Einig sind sich die Volkswirtschaftsexperten in einem Punkt: Die Regierungen in Bund und Ländern haben mit ihren historisch großen Paketen von Eindämmungsmaßnahmen richtig reagiert. «Allein in Deutschland beläuft sich dieses staatliche Sicherheitsnetz für den Privatsektor auf rund 1,2 Billionen Euro - rund 30 Prozent der Wirtschaftsleistung», sagte Utermöhl. «Diese helfen besonders betroffenen Betrieben über Liquiditätsengpässe hinweg und bewahren sie vor der Zahlungsunfähigkeit», betonte Fritzi Köhler-Geib, Chef-Volkswirtin der KfW-Gruppe.
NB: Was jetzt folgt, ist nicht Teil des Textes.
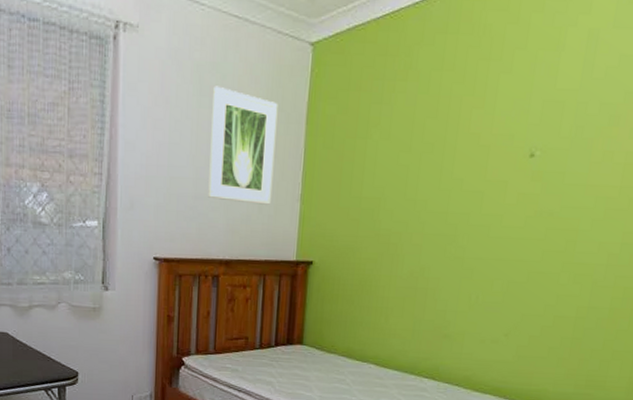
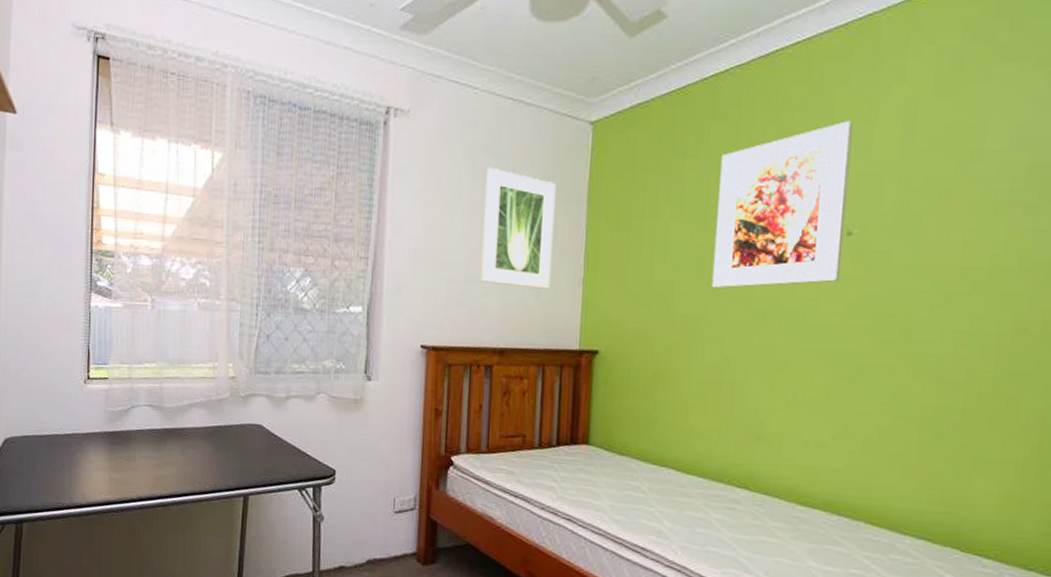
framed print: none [412,49,543,205] -> present [711,121,852,289]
Kurzarbeit auch für Azubis?
Ein Streit entbrannte unterdessen um die Frage, ob Kurzarbeit in der Krise ausnahmsweise auch für Auszubildende möglich sein sollte. Handwerkspräsident Hans Peter Wollseifer sagte der «Welt am Sonntag»: «Wir müssen dringend vermeiden, dass Betrieben, die von der Krise massiv betroffen sind, nichts anderes übrig bleibt, als Ausbildungsverhältnisse zu beenden». Der Deutsche Gewerkschaftsbund hält das hingegen für falsch. «Hände weg von den Azubis», sagte die stellvertretende DGB-Vorsitzende Elke Hannack. Die Auszubildenden bekämen ohnehin vergleichsweise sehr wenig Geld und würden durch weitere Kürzungen in existenzielle Probleme gestürzt.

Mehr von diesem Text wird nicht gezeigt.